Detecting Basilar Artery Wall Pathology in Isolated Pontine Infarction With Short-TE SWI Magnitude Images

BACKGROUND: Intracranial atherosclerotic ischemic stroke often involves plaques without luminal stenosis. Existing imaging techniques struggle to detect vessel wall pathology effectively. This study evaluates short–echo time susceptibility-weighted imaging magnitude images (STE-MI) for identifying cerebral microbleeds and reducing artifacts around the basilar artery (BA) compared with susceptibility-weighted angiography (SWAN), enabling its application in detecting BA wall pathology in acute isolated pontine infarction, particularly in patients with nonstenotic noncardioembolic disease. METHODS: This study presents a retrospective analysis of an ongoing prospective observational brain vascular imaging study focused on intracranial atherosclerosis in patients with acute ischemic stroke.

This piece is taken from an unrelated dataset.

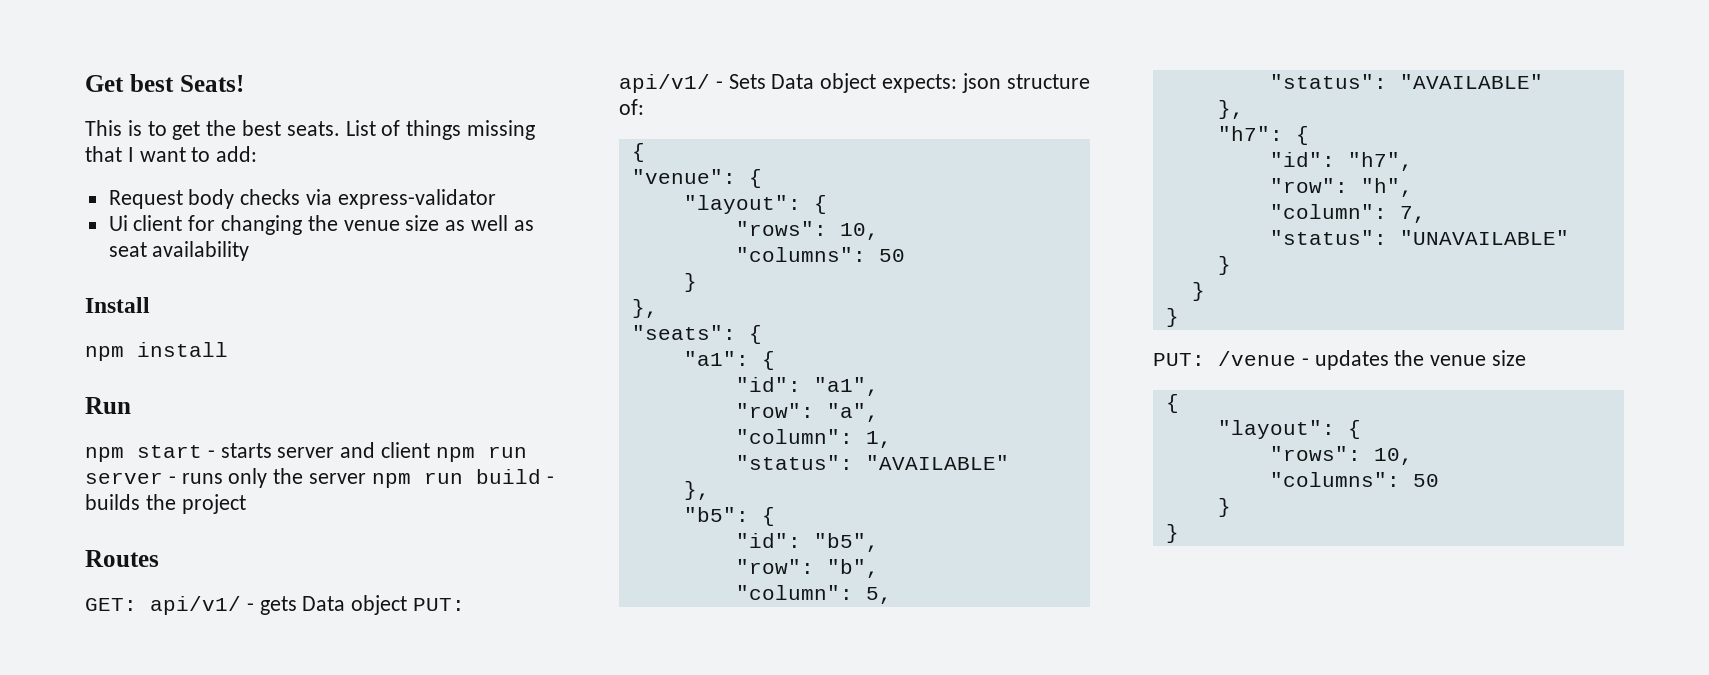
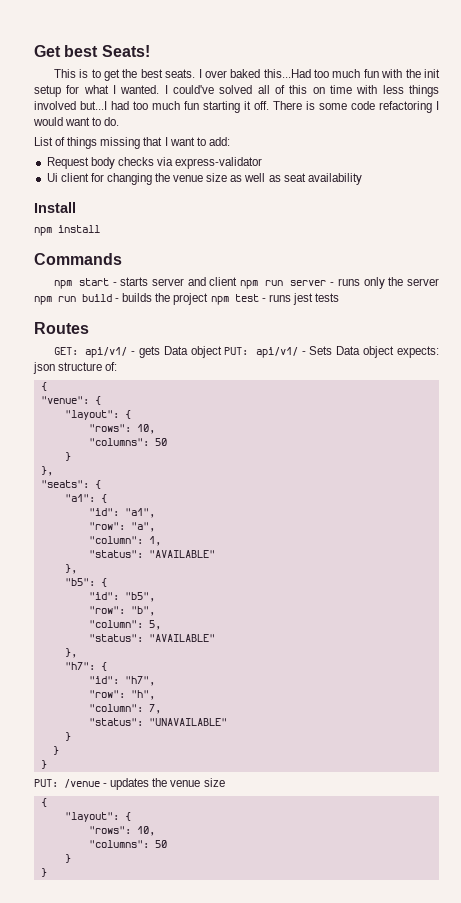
(340, 128) none -> [198,69,440,78] [34,85,439,97] [34,101,439,113] [33,117,120,126] I over baked this...Had too much fun with the init setup for what I wanted. I could've solved all of this on time with less things involved but...I had too much fun starting it off. There is some code refactoring I would want to do. //
[85,397,131,414] Run -> [34,253,122,265] Commands
(246, 504) none -> [210,293,339,305] npm test - runs jest tests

Conducted from March 2022 to March 2025, imaging was performed using a 3.0 T magnetic resonance imaging scanner with advanced protocols, including SWAN and STE-MI sequences. The study evaluated cerebral microbleed detection, artifact reduction, and vessel wall imaging quality, with interobserver agreement assessed using Cohen κ . Clinical data, including risk factors and demographic information, were analyzed alongside imaging findings. RESULTS: Among 33 subjects, STE-MI detected 86% of the microbleeds identified by SWAN, with excellent interobserver agreement (Cohen κ =0.828). Blooming artifacts around the BA were minimized in 96.9% of 2475 cases using STE-MI, compared with only 5.5% with SWAN ( P =3.469×10 −18 ). Of the 16 patients with nonstenotic noncardioembolism with isolated pontine infarction, 12 were male, with a mean age of 68.1 years (SD=7.7). Among these patients, 10 (62.5%) exhibited extraluminal BA pathology on STE-MI (mixed hypo-/intermediate intensity in 6 cases, hypointensity in 4 cases), correlating with diffusion-weighted imaging lesion locations (Cohen κ =0.833). Univariate logistic regression analysis identified triglycerides ( P =0.033) and smoking ( P =0.041) as significant risk factors. CONCLUSIONS: STE-MI effectively minimizes artifacts and detects BA wall pathology in acute isolated pontine infarction, particularly in nonstenotic noncardioembolic stroke. This approach may enhance the identification of culprit lesions, potentially improving risk stratification and guiding targeted therapeutic strategies.